U.S. stocks extend losses as traders digest Fed plans, potential government shutdown
Trailing on a global rout Thursday, U.S. stocks dropped deeper into the red as investors digested the Federal Reserve's rate increase and its softer outlook for 2019.
They pitched lower on the news that President Donald Trump would not sign the spending bill that would avert a government shutdown. Also lurking are growing concerns about a slowdown in the global economy.
By midafternoon, the Dow plummeted more than 650 points, or 2.9 percent. The Standard & Poor's 500-stock index was down 2.8 percent. The tech-heavy Nasdaq composite was off 2.8 percent.
"Investors were discouraged by the lump of coal they got in their pre-holiday stockings from Fed Chair Powell," said Sam Stovall, investment strategist at CFRA. "The street was expecting a more dovish-sounding outlook. The Fed is basically saying that with the economy as strong as it is, it can withstand two additional hikes next year. A lot of investors expected the Fed to say, 'One and done.' "
Stocks pitched lower in the late morning, when news came out that Trump would not commit to signing legislation to avoid a partial government shutdown - unless he receives more funding for border security, "which includes steel slats or a wall," White House press secretary Sarah Sanders said.
"The possible shutdown is clearly exerting significant downward pressure on stocks today," said Kristina Hooper, chief global strategist at Invesco.

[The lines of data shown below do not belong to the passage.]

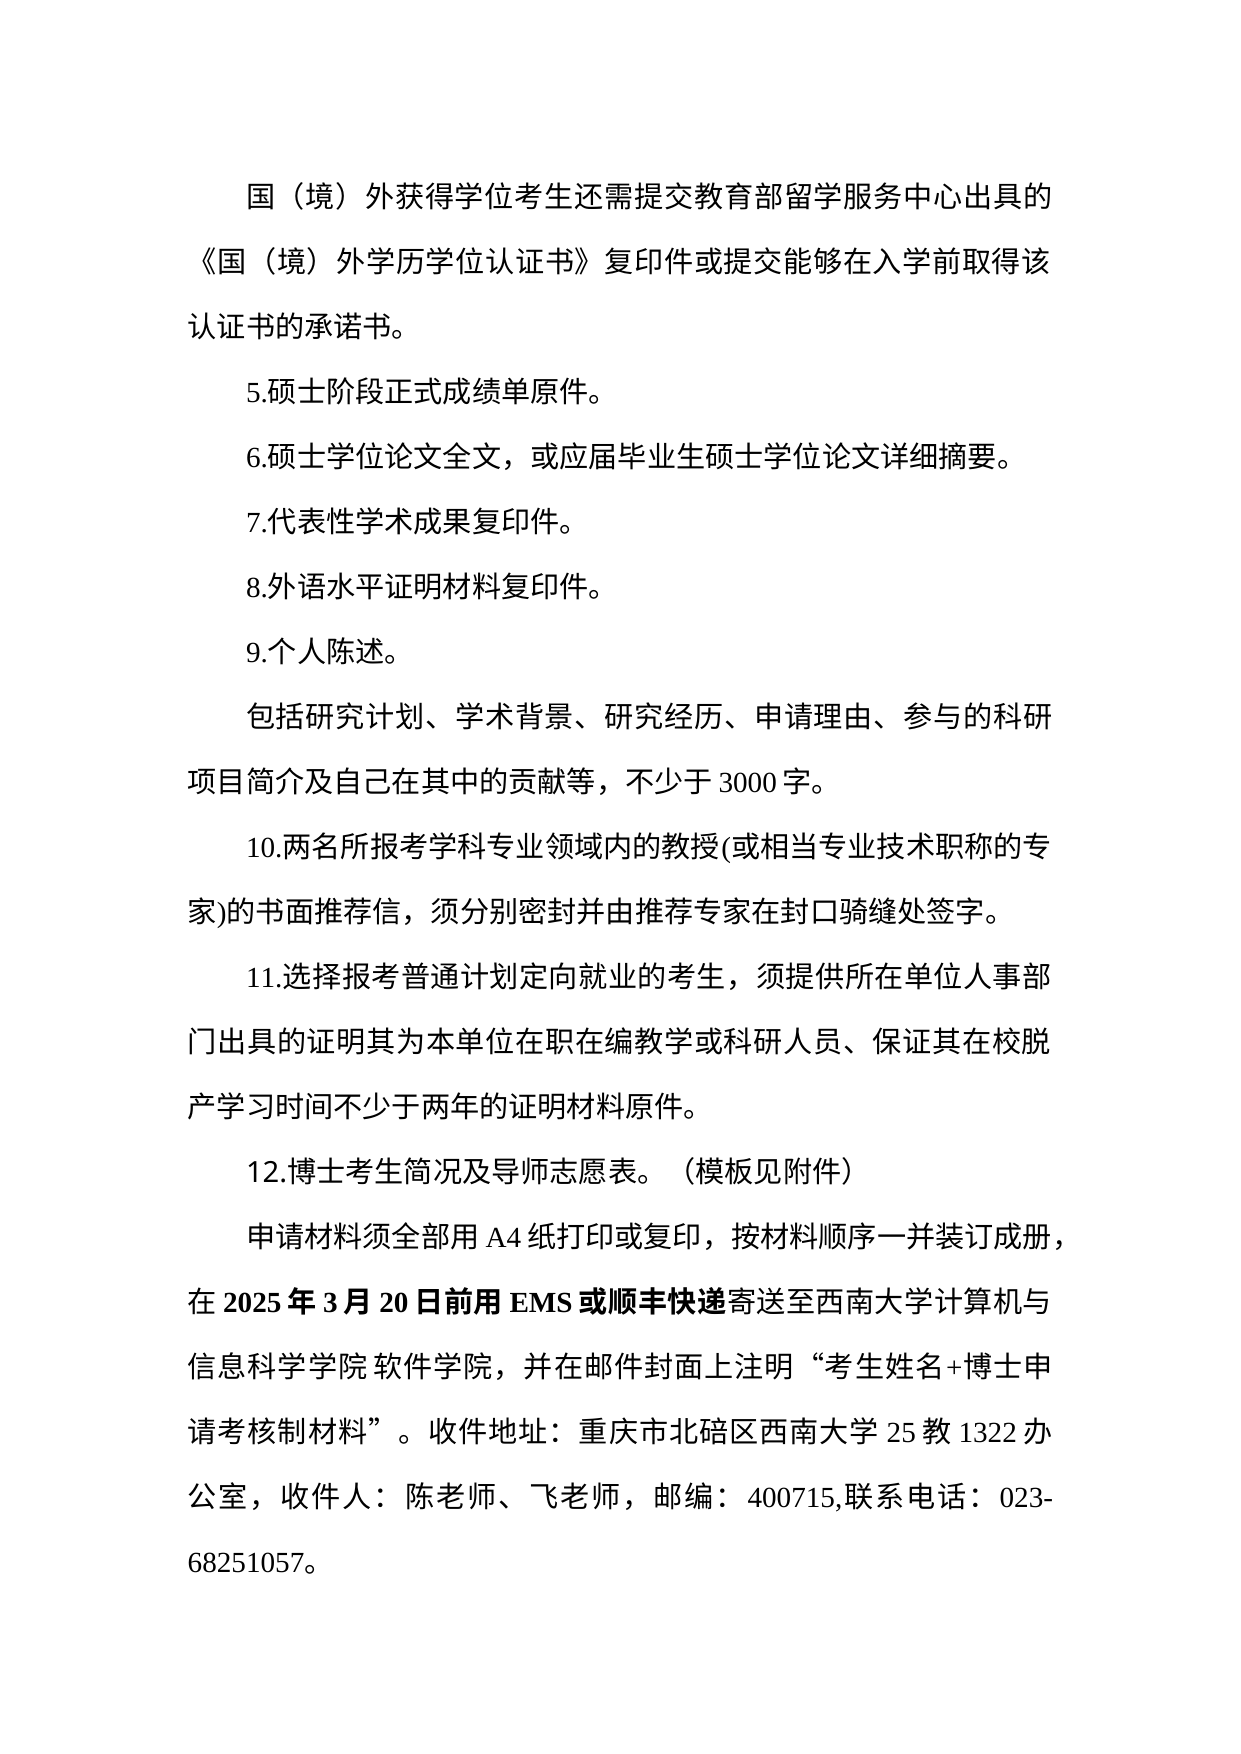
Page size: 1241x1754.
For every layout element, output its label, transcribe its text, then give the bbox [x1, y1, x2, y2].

text 12.博士考生简况及导师志愿表。（模板见附件） [187, 1137, 1053, 1202]
text 11.选择报考普通计划定向就业的考生，须提供所在单位人事部门出具的证明其为本单位在职在编教学或科研人员、保证其在校脱产学习时间不少于两年的证明材料原件。 [187, 942, 1053, 1137]
text 申请材料须全部用A4纸打印或复印，按材料顺序一并装订成册，在2025年3月20日前用EMS或顺丰快递寄送至西南大学计算机与信息科学学院 软件学院，并在邮件封面上注明“考生姓名+博士申请考核制材料”。收件地址：重庆市北碚区西南大学25教1322办公室，收件人：陈老师、飞老师，邮编：400715,联系电话：023-68251057。 [187, 1202, 1053, 1592]
text 8.外语水平证明材料复印件。 [187, 552, 1053, 617]
text 7.代表性学术成果复印件。 [187, 487, 1053, 552]
text 6.硕士学位论文全文，或应届毕业生硕士学位论文详细摘要。 [187, 422, 1053, 487]
text 国（境）外获得学位考生还需提交教育部留学服务中心出具的《国（境）外学历学位认证书》复印件或提交能够在入学前取得该认证书的承诺书。 [187, 162, 1053, 357]
text 10.两名所报考学科专业领域内的教授(或相当专业技术职称的专家)的书面推荐信，须分别密封并由推荐专家在封口骑缝处签字。 [187, 812, 1053, 942]
text 9.个人陈述。 [187, 617, 1053, 682]
text 包括研究计划、学术背景、研究经历、申请理由、参与的科研项目简介及自己在其中的贡献等，不少于3000字。 [187, 682, 1053, 812]
text 5.硕士阶段正式成绩单原件。 [187, 357, 1053, 422]
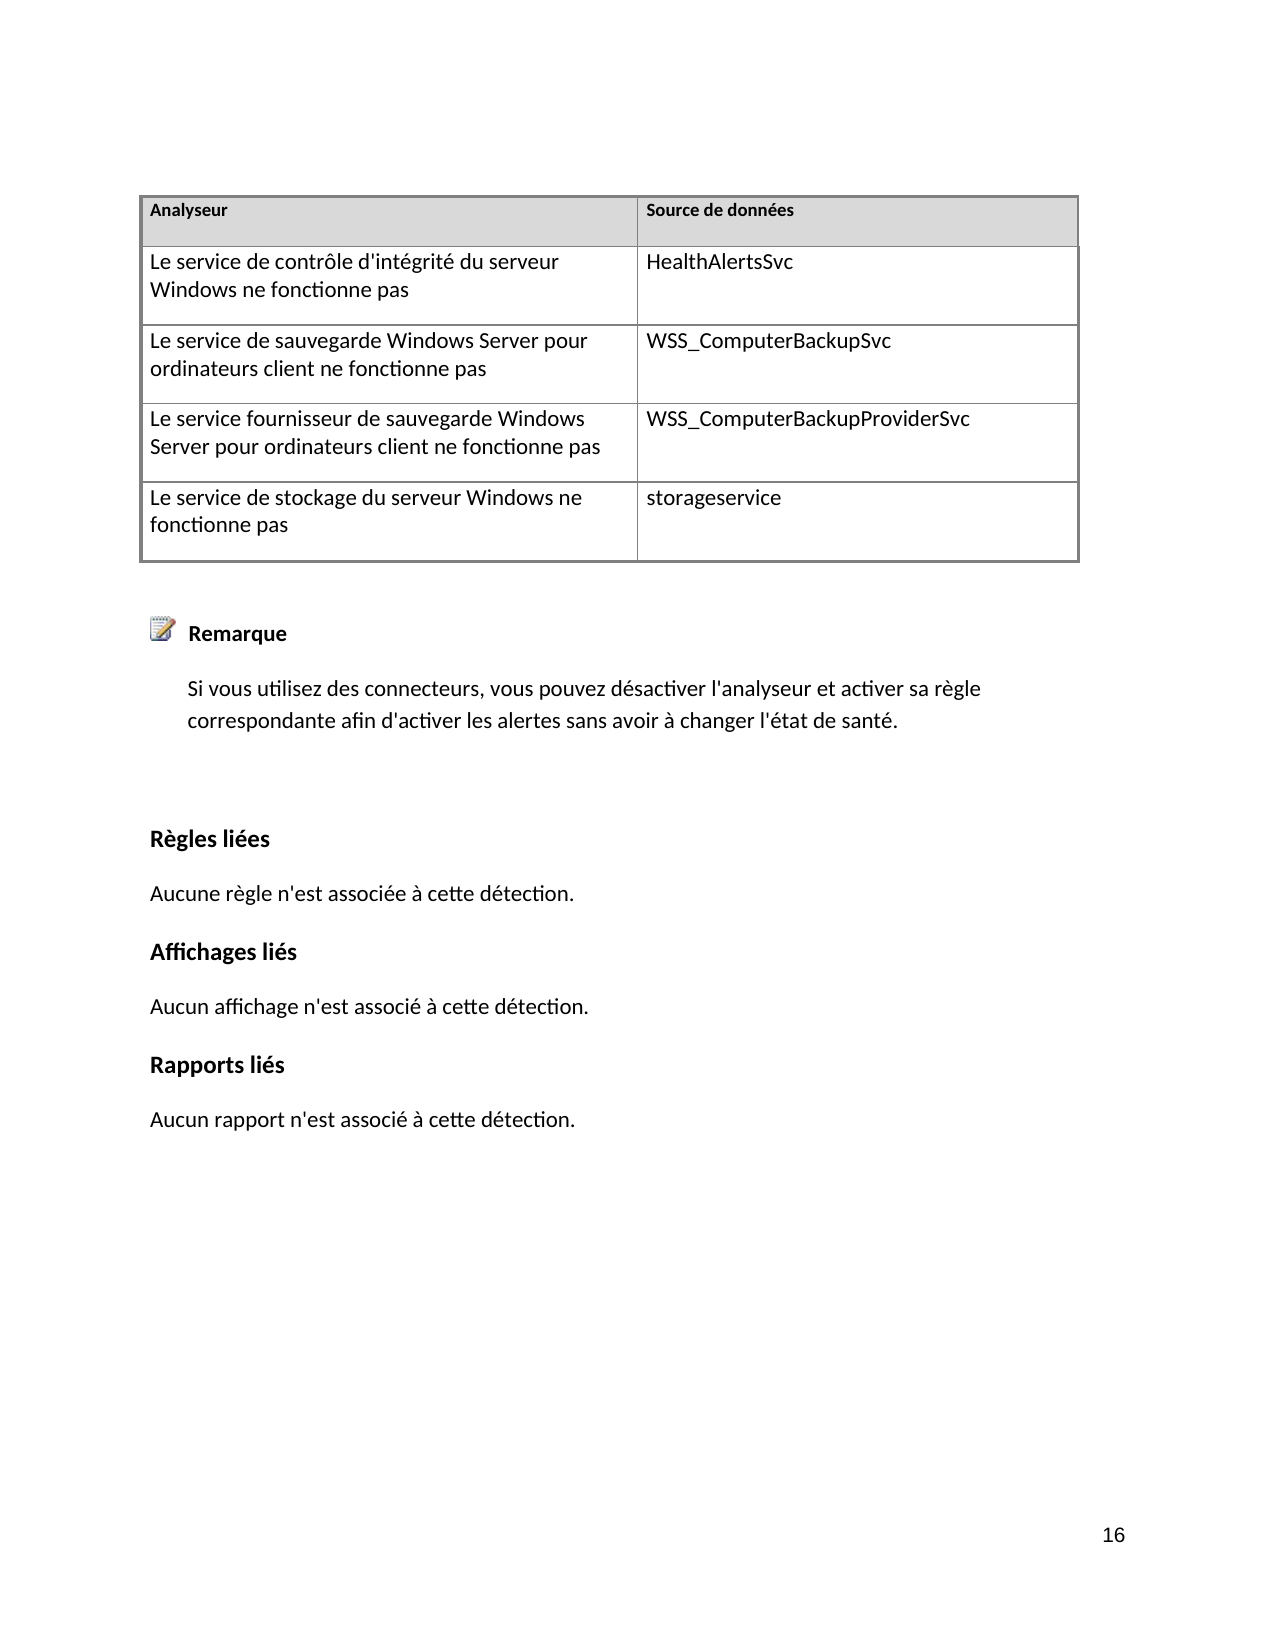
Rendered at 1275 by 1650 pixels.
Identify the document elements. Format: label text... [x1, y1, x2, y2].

Ten of 11 S&P sectors were down Thursday, with safe-haven utilities the only positive industry. Leading the way down was technology, with a 2.4 percent drop, and consumer discretionary sliding 2.3 percent.
"It seems investors are showing sensitivity to valuations in this sell-off," Hooper said. "Tech weakness may at least partially reflect concerns about a global slowdown, as tech is the sector with the highest exposure to revenues outside the U.S."
Consumer staples also took a hit, thanks to a 3.5 percent drop in tobacco giant Philip Morris. The company shares were downgraded by Credit Suisse earlier in the week to "underperform." Analysts cited the maker of Marlboro for its reliance on heated tobacco as a reason for the change.
Stovall said malaise in the tech sector was due to a combination of the U.S.-China trade skirmish, the U.S. announcement on Thursday accusing China of a long-term effort to hack into American technology providers and the D.C. attorney general's lawsuit against Facebook, alleging that the social media company shared user information with a client without permission.
Global markets were down across the board after the Federal Reserve on Wednesday lowered its 2019 growth forecast from 2.5 percent to 2.3 percent. It boosted interest rates up a quarter-point, to a range of 2.25 to 2.5 percent, the highest rate in more than a decade - but low by historic standards.
The central bank indicated that it is likely to do only two interest rate increases in 2019, down from earlier forecasts of three increases.
The Dow and the Standard & Poor's 500-stock index are on pace for their worst quarter since 2011 and worst year since 2008. The Dow has fallen 10 percent from its September peak, wiping out all gains for the year. Other markets, especially high-yield debt, are also showing signs of stress and making it more difficult for companies to borrow money.
The economy remains "healthy" and "solid," Fed Chairman Jerome Powell said at a news conference Wednesday. He said he did not see any reason to sharply change the Fed's path of gradually pulling back support for it. But he acknowledged that the economy is showing signs of "softening," and there is a "fairly high degree of uncertainty" about what the Fed will do.
Oil prices kept up their steep, three-month decline, with West Texas Intermediate slipping beneath $45 per barrel and Brent Crude down to $55 per barrel. The $50 per barrel is a key threshold for oil because producers find it more difficult to make money below that mark.
"There is full-out skepticism now about the ability of Russia and OPEC to sufficiently cut supplies," said John Kilduff of Again Capital. "The problem that occurred last night was Saudi Arabia, despite the promise to cut, said it would still supply Asia. That undercut any credibility about the implementation of the cuts."
Oil is down 35 percent from its 52-week high, with no sign of rising. The recent drop came overnight on news that Saudi Arabia is going to make good on its oil contracts to Asia, despite a deal earlier this month between the Organization of the Petroleum Exporting Countries and non-OPEC Russia to cut production by 1.2 million barrels per day.
"People are questioning the OPEC impact on supply," said Frank Verrastro of the Center for Strategic and International Studies. "The cuts are supposed to take effect Jan. 1. But everything that is being put on ships in December will be delivered in January and February. So you are not going to see a 1.2 million barrel production cut in January."
Powell made it clear that the Fed will no longer provide the training wheels for stock markets.
"By pretty much ignoring the recent financial market turmoil and focusing on continued economic strength, Powell put the markets on notice that the Fed will be much less willing to shape monetary policy in order to support asset prices," said Brad McMillan, chief investment officer for Commonwealth Financial Network. "With the Fed stepping back, markets will be on their own in a way they have not been for decades."